The Association France Palestine Solidarité (AFPS), founded in 2001, has received over $600,000 from the French taxpayer during the last five years alone, according to the Israeli research and advocacy organization NGO Monitor. Despite a French High Court ruling in October 2016 that the BDS campaign incites hatred and discrimination, the AFPS maintains a website page promoting the boycott of Israel.

BDS South Africa, meanwhile, has a reputation for engaging in explicit antisemitism – disrupting a South African Zionist Federation event in March 2015 with antisemitic chants that included “Jews do not belong in South Africa.” A few months previously, BDS activists went so far as to place a severed pigs head in the kosher food section of a Woolworth’s store in Cape Town.

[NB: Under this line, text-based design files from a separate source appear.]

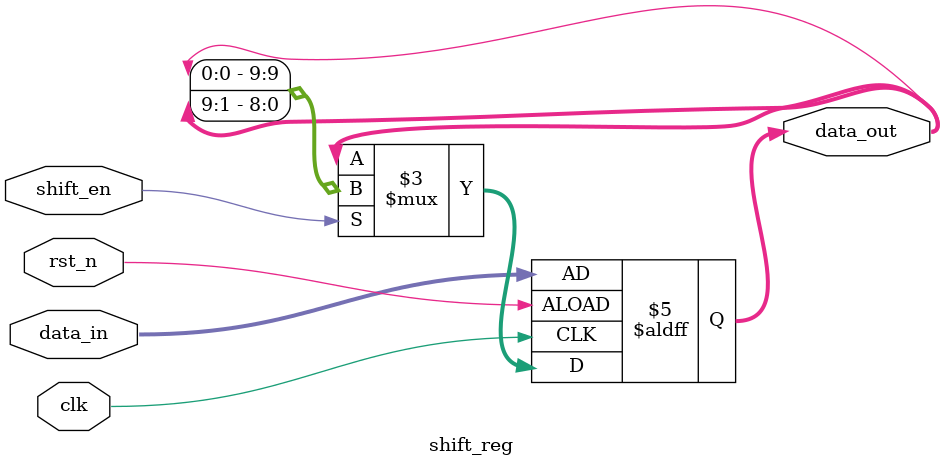
<source format=v>

module shift_reg
#(
  parameter WIDTH=10
)
(
 input                  clk,
 input                  rst_n,
 input [WIDTH-1:0]      data_in,
 input                  shift_en,
 
 output reg [WIDTH-1:0] data_out  
 );

      
   always@(posedge clk or negedge rst_n)
     begin
        if(!rst_n)
          data_out <= data_in;
        else if(shift_en)
          data_out <= {data_out[0],data_out[WIDTH-1:1]};
     end
   
endmodule // shift_reg


</source>
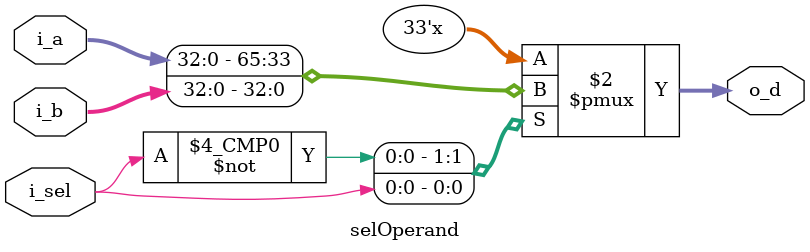
<source format=sv>
`timescale 1ns/1ps
module selOperand(
    input logic i_sel,
    input logic [32:0] i_a,
    input logic [32:0] i_b,
    output logic [32:0] o_d
);
always @(*) begin
    case (i_sel)
        1'b0: o_d = i_a;
        1'b1: o_d = i_b; 
    endcase
end
endmodule

</source>
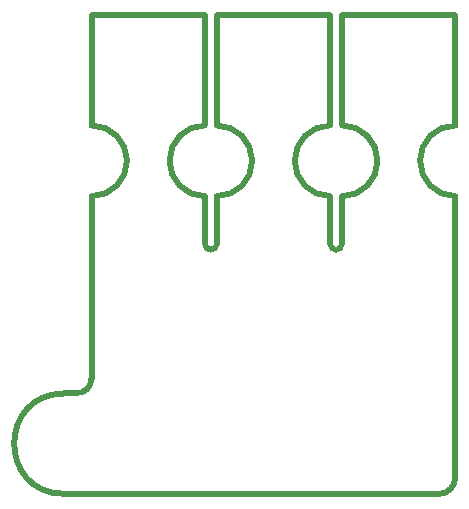
<source format=gko>
G04 start of page 2 for group 9 layer_idx 6 *
G04 Title: (unknown), global_outline *
G04 Creator: pcb-rnd 2.2.0 *
G04 CreationDate: 2020-03-19 21:02:38 UTC *
G04 For:  *
G04 Format: Gerber/RS-274X *
G04 PCB-Dimensions: 500000 500000 *
G04 PCB-Coordinate-Origin: lower left *
%MOIN*%
%FSLAX25Y25*%
%LNGLOBAL_BOUNDARY_UROUTE_9*%
%ADD65C,0.0200*%
G54D65*X302559Y244173D02*X264764D01*
X219094D02*X181299D01*
X260827D02*X223031D01*
X219094Y183661D02*Y167795D01*
X223031Y183661D02*Y167795D01*
X260827Y183661D02*Y167795D01*
X264803Y183661D02*Y167795D01*
X181299Y183661D02*Y122835D01*
X297047Y84449D02*X172244D01*
X302598Y90000D02*X302559Y89961D01*
X172244Y117913D02*X176181D01*
X181299Y244173D02*Y207283D01*
X219094Y244173D02*Y207283D01*
X223031Y244173D02*Y207283D01*
X260827Y244173D02*Y207283D01*
X264803Y244173D02*Y207283D01*
X302598Y244173D02*Y207283D01*
Y183661D02*Y90000D01*
X181299Y207283D02*G75*G02X193110Y195472I0J-11811D01*G01*
G75*G02X181299Y183661I-11811J0D01*G01*
X223031Y207283D02*G75*G02X234843Y195472I0J-11811D01*G01*
X219094Y207283D02*G75*G03X207283Y195472I0J-11811D01*G01*
G75*G03X219094Y183661I11811J0D01*G01*
Y167795D02*G75*G03X223031Y167795I1969J0D01*G01*
X234843Y195472D02*G75*G02X223031Y183661I-11811J0D01*G01*
X260827Y167795D02*G75*G03X264764Y167795I1969J0D01*G01*
X264803Y207283D02*G75*G02X276614Y195472I0J-11811D01*G01*
G75*G02X264803Y183661I-11811J0D01*G01*
X260827Y207283D02*G75*G03X249016Y195472I0J-11811D01*G01*
G75*G03X260827Y183661I11811J0D01*G01*
X302598Y207283D02*G75*G03X290787Y195472I0J-11811D01*G01*
G75*G03X302598Y183661I11811J0D01*G01*
X302559Y89961D02*G75*G02X297047Y84449I-5512J0D01*G01*
X172244D02*G75*G02X172244Y117913I0J16732D01*G01*
X176181D02*G75*G03X181299Y123031I0J5118D01*G01*
M02*

</source>
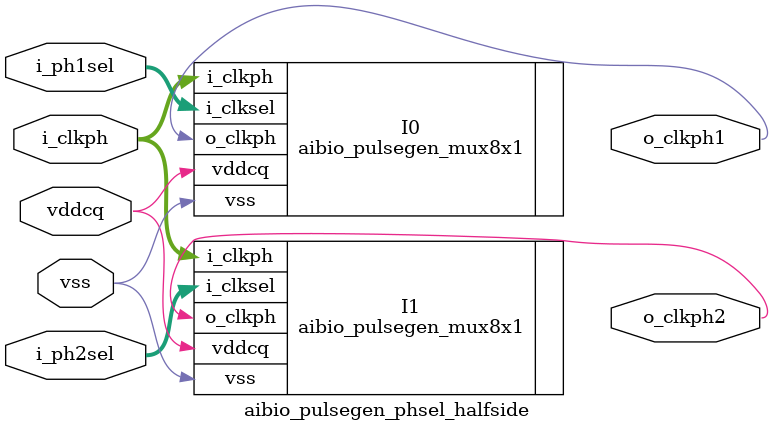
<source format=sv>
`timescale 1ps/1fs

module aibio_pulsegen_phsel_halfside
		(
		//---------Supply pins----------//
		input vddcq,
		input vss,
		//--------Input pins-----------//
		input [7:0]i_clkph,
		input [2:0]i_ph1sel,
		input [2:0]i_ph2sel,
		//--------Output pins---------//
		output o_clkph1,
		output o_clkph2
		);

aibio_pulsegen_mux8x1 I0
		(
		.vddcq(vddcq),
		.vss(vss),
		.i_clkph(i_clkph),
		.i_clksel(i_ph1sel),
		.o_clkph(o_clkph1)
		);

aibio_pulsegen_mux8x1 I1
		(
		.vddcq(vddcq),
		.vss(vss),
		.i_clkph(i_clkph),
		.i_clksel(i_ph2sel),
		.o_clkph(o_clkph2)
		);

endmodule


</source>
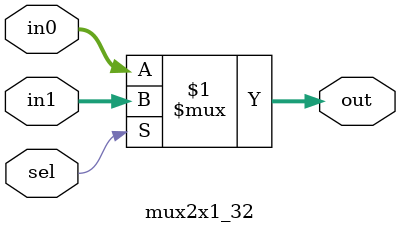
<source format=v>
module mux2x1_32 (
    input [31:0] in0, in1,
    input sel,
    output [31:0] out
);

    assign out = sel ? in1 : in0;
    
endmodule

</source>
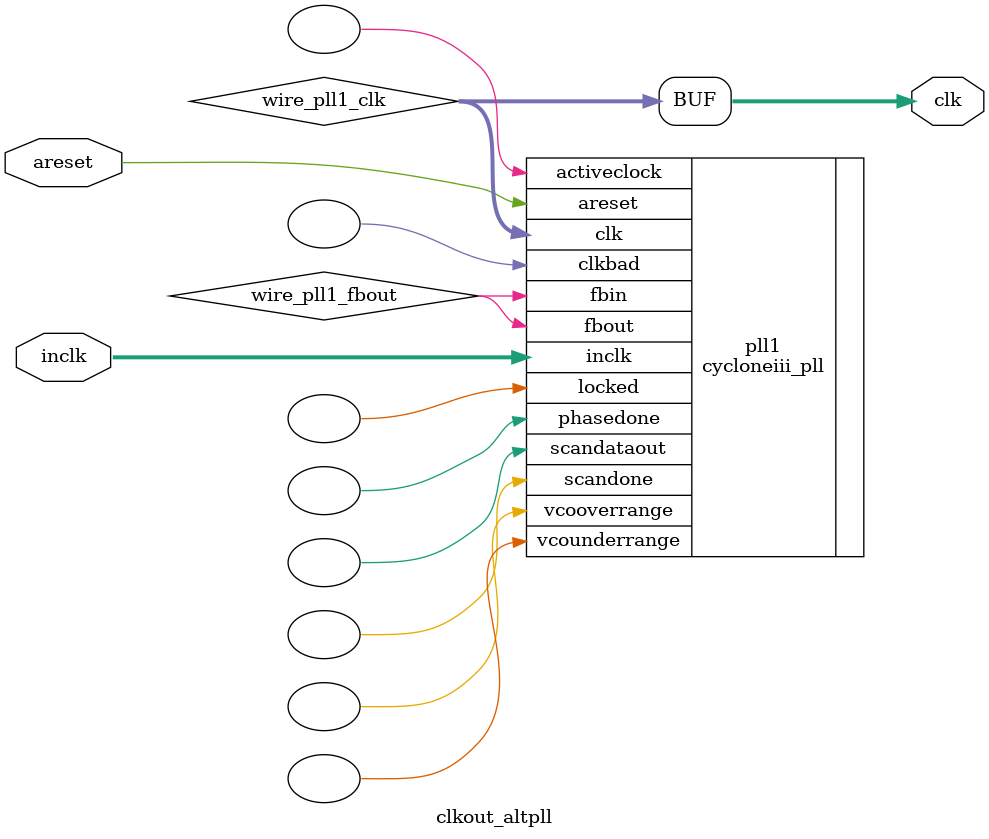
<source format=v>






//synthesis_resources = cycloneiii_pll 1 
//synopsys translate_off
`timescale 1 ps / 1 ps
//synopsys translate_on
module  clkout_altpll
	( 
	areset,
	clk,
	inclk) /* synthesis synthesis_clearbox=1 */;
	input   areset;
	output   [4:0]  clk;
	input   [1:0]  inclk;
`ifndef ALTERA_RESERVED_QIS
// synopsys translate_off
`endif
	tri0   areset;
	tri0   [1:0]  inclk;
`ifndef ALTERA_RESERVED_QIS
// synopsys translate_on
`endif

	wire  [4:0]   wire_pll1_clk;
	wire  wire_pll1_fbout;

	cycloneiii_pll   pll1
	( 
	.activeclock(),
	.areset(areset),
	.clk(wire_pll1_clk),
	.clkbad(),
	.fbin(wire_pll1_fbout),
	.fbout(wire_pll1_fbout),
	.inclk(inclk),
	.locked(),
	.phasedone(),
	.scandataout(),
	.scandone(),
	.vcooverrange(),
	.vcounderrange()
	`ifndef FORMAL_VERIFICATION
	// synopsys translate_off
	`endif
	,
	.clkswitch(1'b0),
	.configupdate(1'b0),
	.pfdena(1'b1),
	.phasecounterselect({3{1'b0}}),
	.phasestep(1'b0),
	.phaseupdown(1'b0),
	.scanclk(1'b0),
	.scanclkena(1'b1),
	.scandata(1'b0)
	`ifndef FORMAL_VERIFICATION
	// synopsys translate_on
	`endif
	);
	defparam
		pll1.bandwidth_type = "auto",
		pll1.clk0_divide_by = 50,
		pll1.clk0_duty_cycle = 50,
		pll1.clk0_multiply_by = 1,
		pll1.clk0_phase_shift = "0",
		pll1.compensate_clock = "clk0",
		pll1.inclk0_input_frequency = 20000,
		pll1.n = 10,
		pll1.operation_mode = "normal",
		pll1.pll_type = "auto",
		pll1.lpm_type = "cycloneiii_pll";
	assign
		clk = {wire_pll1_clk[4:0]};
endmodule //clkout_altpll
//VALID FILE

</source>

Yet BDS South Africa and its broader campaign continues to enjoy the patronage of the ruling African National Congress, which voted at its national conference last month to downgrade the South African Embassy in Israel to the status of a “liaison office,” as a “practical expression of our support to the oppressed people of Palestine.”

The barring of the Palestine Solidarity Campaign (PSC) in the UK could theoretically extend to Jeremy Corbyn – the leader of the opposition Labour Party and a patron of the group, one of the major vehicles for BDS activism in the UK. Another PSC patron is Baroness Jenny Tonge, who earned a suspension from the Liberal Democrat party for making antisemitic comments in 2012. A familiar bête noire in the British Jewish community, Tonge’s provocations have included the hosting of a Palestine solidarity meeting at the House of Lords in October 2016 where Israel was compared to ISIS and Jews were blamed for the Nazi Holocaust.

In one published reaction by a BDS advocate to the new Israeli restrictions, the head of Jewish Voice for Peace in the US emphasized her family connections to Israel.

Rebecca Vilkomerson, who leads the group, said in an op-ed for Haaretz that she was “personally feeling the pain of exclusion for the first time from a place that I am bound to by deep ties.”

“Despite the fact that my grandparents are buried there, that my aging in-laws still live there, and my extensive ties of friendship and family, my support for the BDS movement for Palestinian rights now excludes me from Israel,” she said.

The head of the Palestinian BDS National Committee slammed the publication of the list “as consistent with the Israeli government’s ongoing efforts to suppress the BDS movement for Palestinian rights.”

“Support for the BDS movement has been growing around the globe in recent years, as more and more people recognize the brutal reality of Israel’s apartheid regime and nearly 50-year-old military occupation of Palestinian lands,” committee head Mahmoud Nawajaa said in a statement.